Regarding healthier eating, Green’s father believed that pork was the culprit behind a lot of hypertension on his side of the family, so her mother fed them a diet mostly of beef and minimal fried foods. “I believe my parents' decision to not have pork products in our home and not to fry most meats has, at least, in part, contributed to the fact that my blood pressure reading typically runs less than 110/70,” she stated.

Green has held a series of jobs and was involved in multiple activities centered on nutrition and fitness which, no doubt, contribute to the continual success and results Southwest employees enjoy in the college’s Fitness and Wellness Program. Her goals for 2012 -2013 are to:

  • Explore ways that the Fitness and Wellness Program can help with student retention and engagement goals. “I understand that some colleagues are uncomfortable with the idea of exercising with students, while others welcome the opportunity. I am considering the idea of a one-time back-to-school student/faculty/employee Zumbathon, or a student/faculty/employee boot camp.
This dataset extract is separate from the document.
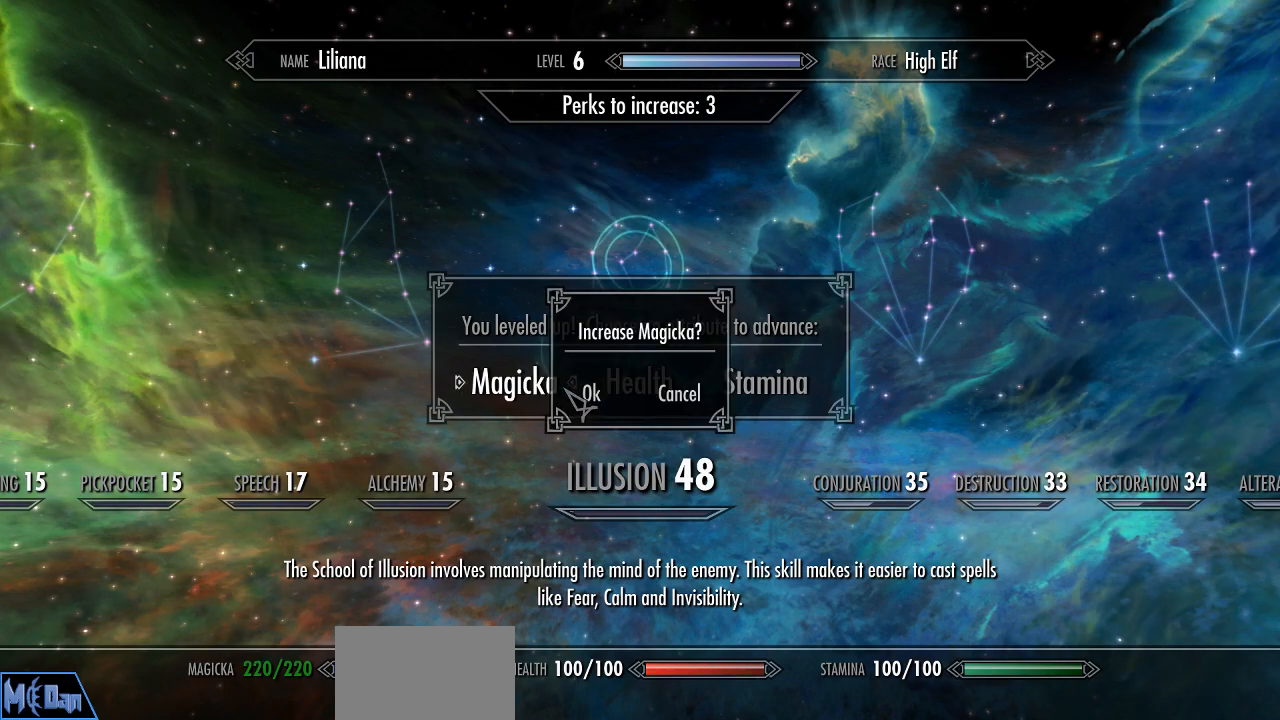
{"keys": [], "mouse": [], "mouse_move": "still", "events": [[33, "mouse_left", "up"], [350, "mouse_left", "down"], [450, "mouse_left", "up"]]}
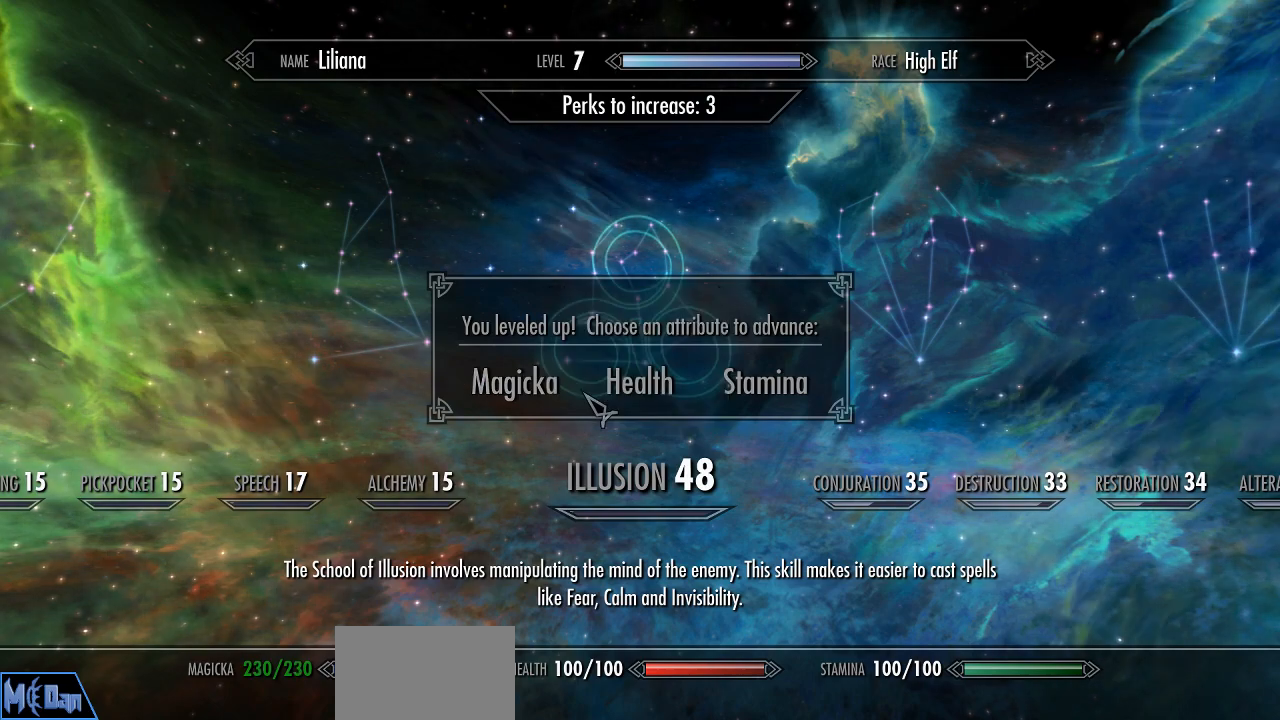
{"keys": [], "mouse": [], "mouse_move": "still", "events": [[283, "mouse_left", "down"], [333, "mouse_left", "up"]]}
Years of leading group fitness classes that require me to work out with students has shown me that students still respect faculty and employees who exercise with them as the professionals we are; and they tend to see us as positive examples and more approachable when we engage in activities with them," commented Green.
  • Develop daily yoga classes. “Midday yoga classes will help anyone who participates be more energetic and focused, while reducing or aiding in the prevention of hypertension and a plethora of health issues,” said Green.
  • Consistently offer a variety of fitness classes. “Many colleagues enjoy the boot camp classes and others have requested lower impact classes, and yet others enjoy Zumba classes. “I would like to keep a section of each format available on both main campuses for colleagues,”Green stated.
  • Offer at least two workshops (one on each campus) that include nutrition and recreational sports information.
  • Ensure the exercise equipment is sanitary and is functional.